My god, the left is so brainwashed I don’t even know where to start!
As a mom with three boys and a husband who is at work and misses a lot, I have something to say about your view on females roles, especially in UP. First, Ellie. You make it sound like she never accomplished anything but getting married. Just because she didn’t make it to Paradise Falls doesn’t mean that she didn’t live a full life. As a compassionate person, women tend to put everyone else before themselves. We put our mates, children, friends, pets, pretty much anyone before ourselves because that’s how we show we care. Carl felt like he failed her when her Adventure Book resurfaced, but the truth is that any devoted wife would have done the same and done it happily. When Carl revisits her book and sees what she has included in her adventures, her greatest adventure is indeed him. Now, Phyllis. I don’t think Phyllis is Russell’s mom because a momma would have been up on that stage standing in for dear old dad…that’s what mama bears do. I am guessing Phyllis is the nanny hired by wealthy absentee dad. Kevin has a gps and speaks as though his father tries to buy him but is too busy and doesn’t put effort into being around. I think a lesbian partner is far fetched because his actual mother also would have been present. I also don’t think Phyllis is his step-mom, because of her disdain for Rusell’s dad and step-parents aren’t as excited and supportive of step-children as the woman at the Wildness Explorer ceremony.
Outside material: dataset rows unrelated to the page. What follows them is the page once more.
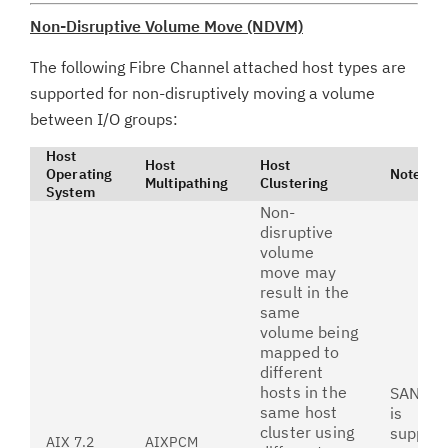
Non-Disruptive Volume Move (NDVM)
The following Fibre Channel attached host types are
supported for non-disruptively moving a volume
between I/O groups:
Host
Host
Host
Operating
Notes
Multipathing
Clustering
System
Non-
disruptive
volume
move may
result in the
same
volume being
mapped to
different
hosts in the
SAN bo
same host
is
cluster using
suppor
AIX 7.2
AIXPCM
I have the feeling that Russell’s distant father had custody over him which is why the woman at the end, the mother, is only cheering from the sidelines.
Phylis, or whatever the spelling was, is the girlfriend of the father or Russell’s step-mom. Which is why Carl was a stand-in for the absent father and therefore is the one who gives Russell the badge instead of the mother.
The reason why the explorer probably only had male dogs is because they wouldn’t reproduce. It may be hard to control same sex within the compound because reproduction might increase the number of dogs in the limited supply and area for the explorer to keep them. Why the dogs weren’t female is probably because they might reproduce with another species under the canis group seeing that they were in the wilderness and quite possibly come in contact with one. (Although the chances of mating with one and getting eaten by one is 10:100 unless the male is a stray or a scavenger) Between a rut and a heat, I guess they rather a rut cycle that makes male dogs territorial (that may be the same as wolves and other wild dogs) than a heat that makes the female dogs far more territorial and aggressive. (This one, I’m not sure)
That’s all I actually know, but the rest of what you’ve said is pretty convincing. It makes me wonder how pro-male Pixar truly is.